#### Written task
Starting with the line containing "Video Converter" and going on through the line containing "השרה גילה גמליאל", return the lines of the data below exactly, and only those.

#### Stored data

#####

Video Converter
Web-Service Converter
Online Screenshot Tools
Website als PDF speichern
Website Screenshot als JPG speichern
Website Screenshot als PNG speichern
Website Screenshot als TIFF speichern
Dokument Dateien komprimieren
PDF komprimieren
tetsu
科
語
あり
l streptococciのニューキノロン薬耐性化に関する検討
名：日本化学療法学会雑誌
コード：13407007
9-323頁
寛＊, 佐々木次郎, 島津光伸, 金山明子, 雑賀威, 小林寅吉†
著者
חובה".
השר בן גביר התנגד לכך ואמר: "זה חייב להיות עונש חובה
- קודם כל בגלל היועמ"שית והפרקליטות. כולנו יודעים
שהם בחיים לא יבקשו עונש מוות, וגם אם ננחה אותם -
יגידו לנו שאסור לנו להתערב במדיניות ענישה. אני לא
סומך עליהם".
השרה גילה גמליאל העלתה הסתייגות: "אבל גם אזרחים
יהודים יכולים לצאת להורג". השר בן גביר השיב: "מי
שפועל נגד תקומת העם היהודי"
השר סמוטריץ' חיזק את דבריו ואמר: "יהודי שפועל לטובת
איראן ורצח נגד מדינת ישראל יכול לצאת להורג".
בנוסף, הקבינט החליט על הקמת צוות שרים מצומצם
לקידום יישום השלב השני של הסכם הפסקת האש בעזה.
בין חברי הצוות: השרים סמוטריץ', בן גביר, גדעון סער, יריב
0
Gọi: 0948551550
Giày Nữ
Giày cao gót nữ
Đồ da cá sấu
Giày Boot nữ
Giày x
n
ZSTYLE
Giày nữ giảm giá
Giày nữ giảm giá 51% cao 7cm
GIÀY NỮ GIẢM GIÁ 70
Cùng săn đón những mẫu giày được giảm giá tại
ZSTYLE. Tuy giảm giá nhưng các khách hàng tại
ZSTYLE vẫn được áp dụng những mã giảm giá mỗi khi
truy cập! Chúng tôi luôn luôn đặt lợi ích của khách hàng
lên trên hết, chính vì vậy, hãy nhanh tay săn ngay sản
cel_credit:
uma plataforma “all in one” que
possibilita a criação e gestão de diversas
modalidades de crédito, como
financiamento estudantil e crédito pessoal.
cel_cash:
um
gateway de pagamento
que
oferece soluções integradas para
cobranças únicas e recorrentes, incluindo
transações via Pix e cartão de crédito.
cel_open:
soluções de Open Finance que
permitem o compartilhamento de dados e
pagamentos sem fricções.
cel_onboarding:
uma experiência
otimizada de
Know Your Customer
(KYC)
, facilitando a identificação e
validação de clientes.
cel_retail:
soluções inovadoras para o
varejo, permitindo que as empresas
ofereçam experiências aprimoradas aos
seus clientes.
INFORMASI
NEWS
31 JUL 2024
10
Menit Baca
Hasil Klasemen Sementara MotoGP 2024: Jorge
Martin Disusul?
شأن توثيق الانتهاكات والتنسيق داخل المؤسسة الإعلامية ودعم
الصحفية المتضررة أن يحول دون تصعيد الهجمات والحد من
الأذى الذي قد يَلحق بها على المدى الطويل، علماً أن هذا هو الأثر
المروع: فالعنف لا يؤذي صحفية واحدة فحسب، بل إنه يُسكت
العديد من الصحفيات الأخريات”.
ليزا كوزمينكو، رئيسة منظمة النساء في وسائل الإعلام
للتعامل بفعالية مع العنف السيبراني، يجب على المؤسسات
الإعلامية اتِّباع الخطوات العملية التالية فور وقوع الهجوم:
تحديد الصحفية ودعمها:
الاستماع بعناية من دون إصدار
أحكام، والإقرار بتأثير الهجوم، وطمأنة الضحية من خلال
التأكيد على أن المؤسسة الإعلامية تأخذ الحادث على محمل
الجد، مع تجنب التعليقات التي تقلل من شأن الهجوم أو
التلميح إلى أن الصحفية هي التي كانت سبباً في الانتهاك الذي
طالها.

#####

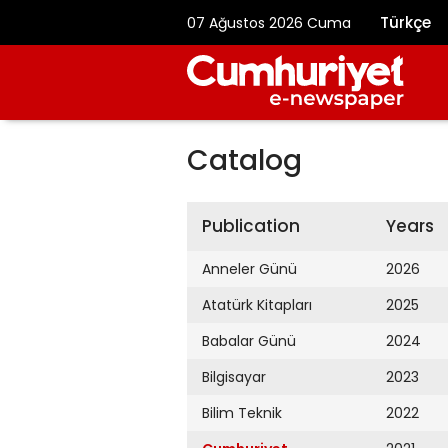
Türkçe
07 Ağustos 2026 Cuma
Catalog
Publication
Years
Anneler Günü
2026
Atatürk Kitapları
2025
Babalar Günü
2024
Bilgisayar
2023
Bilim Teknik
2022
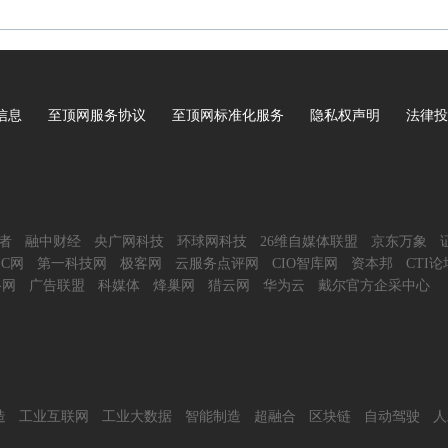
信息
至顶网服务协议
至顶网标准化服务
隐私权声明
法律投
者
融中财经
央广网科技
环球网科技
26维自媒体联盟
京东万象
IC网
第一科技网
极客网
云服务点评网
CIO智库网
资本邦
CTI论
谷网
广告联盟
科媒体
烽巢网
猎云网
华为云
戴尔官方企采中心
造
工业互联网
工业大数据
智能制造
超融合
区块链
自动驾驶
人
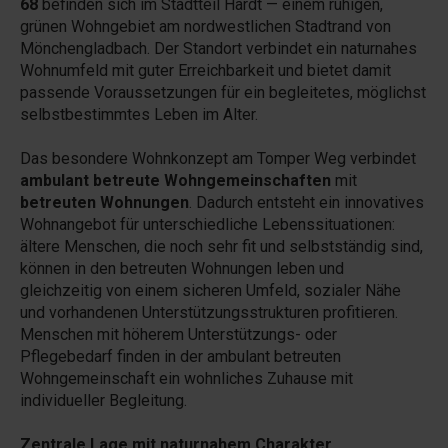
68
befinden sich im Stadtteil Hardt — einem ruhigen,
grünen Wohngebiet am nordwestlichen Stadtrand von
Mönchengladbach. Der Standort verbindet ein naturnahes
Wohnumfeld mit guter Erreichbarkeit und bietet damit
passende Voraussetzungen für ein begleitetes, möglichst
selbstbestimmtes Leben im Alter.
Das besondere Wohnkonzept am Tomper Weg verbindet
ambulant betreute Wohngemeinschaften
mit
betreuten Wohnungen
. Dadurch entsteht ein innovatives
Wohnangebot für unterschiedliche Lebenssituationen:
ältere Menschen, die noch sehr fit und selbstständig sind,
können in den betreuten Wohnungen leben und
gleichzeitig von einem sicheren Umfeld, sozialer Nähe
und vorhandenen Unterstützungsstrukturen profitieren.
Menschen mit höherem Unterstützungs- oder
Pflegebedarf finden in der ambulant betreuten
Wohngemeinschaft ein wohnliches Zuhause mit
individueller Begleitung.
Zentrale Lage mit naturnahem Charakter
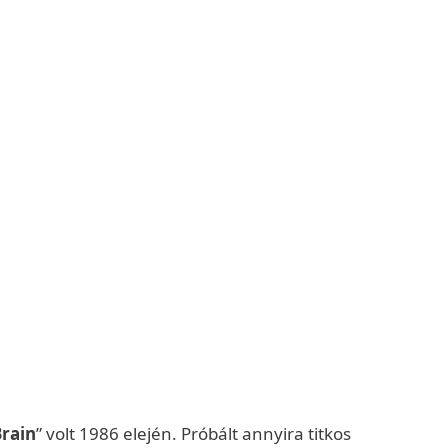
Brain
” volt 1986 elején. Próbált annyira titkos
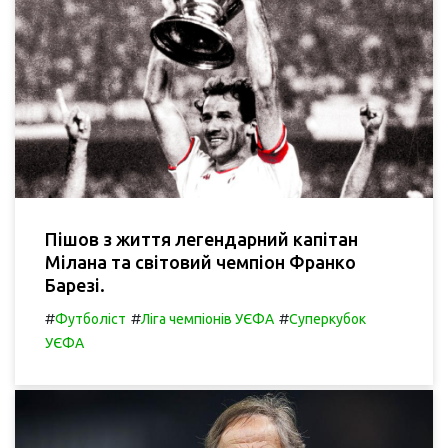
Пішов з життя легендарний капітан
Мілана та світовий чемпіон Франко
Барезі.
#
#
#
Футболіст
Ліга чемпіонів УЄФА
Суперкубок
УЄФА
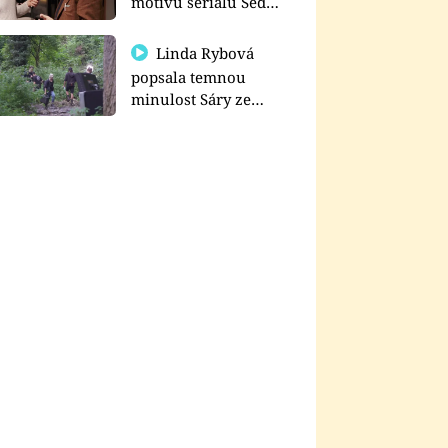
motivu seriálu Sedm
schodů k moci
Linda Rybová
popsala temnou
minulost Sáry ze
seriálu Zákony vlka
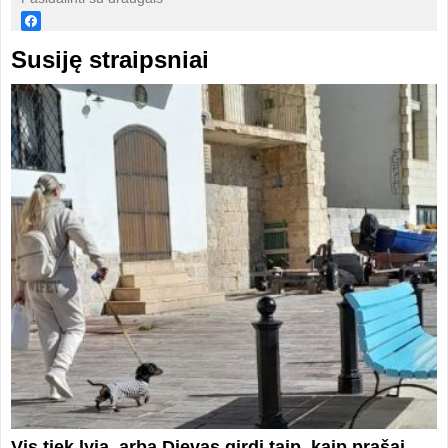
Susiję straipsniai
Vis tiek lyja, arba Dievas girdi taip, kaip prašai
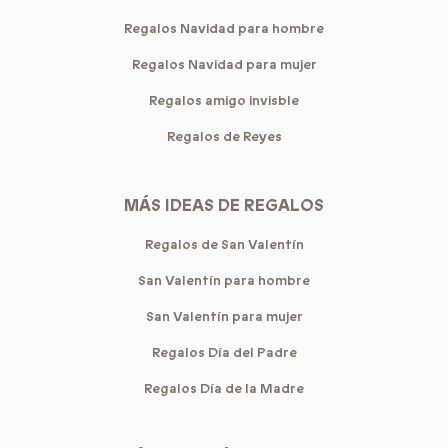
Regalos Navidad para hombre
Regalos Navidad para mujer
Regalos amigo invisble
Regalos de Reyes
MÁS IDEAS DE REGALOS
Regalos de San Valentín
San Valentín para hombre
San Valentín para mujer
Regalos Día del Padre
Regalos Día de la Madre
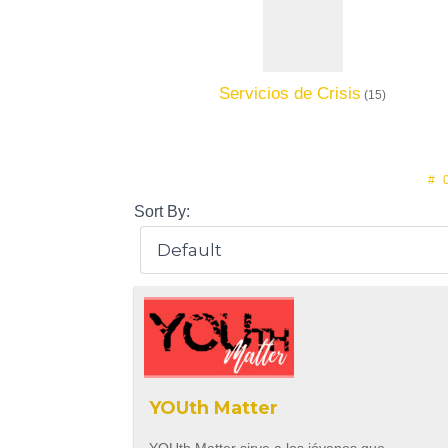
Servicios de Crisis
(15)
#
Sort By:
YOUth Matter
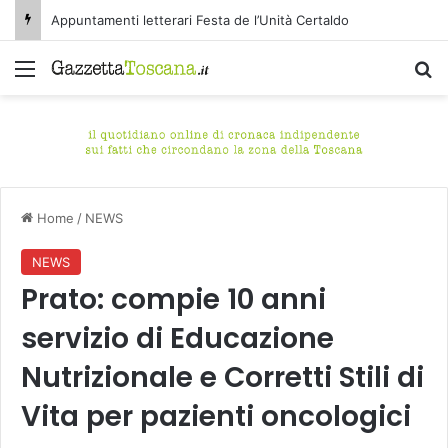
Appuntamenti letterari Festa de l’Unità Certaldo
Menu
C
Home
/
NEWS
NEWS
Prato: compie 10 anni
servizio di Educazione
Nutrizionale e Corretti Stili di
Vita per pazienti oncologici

#####

#### Solution to the exercise
Video Converter
Web-Service Converter
Online Screenshot Tools
Website als PDF speichern
Website Screenshot als JPG speichern
Website Screenshot als PNG speichern
Website Screenshot als TIFF speichern
Dokument Dateien komprimieren
PDF komprimieren
tetsu
科
語
あり
l streptococciのニューキノロン薬耐性化に関する検討
名：日本化学療法学会雑誌
コード：13407007
9-323頁
寛＊, 佐々木次郎, 島津光伸, 金山明子, 雑賀威, 小林寅吉†
著者
חובה".
השר בן גביר התנגד לכך ואמר: "זה חייב להיות עונש חובה
- קודם כל בגלל היועמ"שית והפרקליטות. כולנו יודעים
שהם בחיים לא יבקשו עונש מוות, וגם אם ננחה אותם -
יגידו לנו שאסור לנו להתערב במדיניות ענישה. אני לא
סומך עליהם".
השרה גילה גמליאל העלתה הסתייגות: "אבל גם אזרחים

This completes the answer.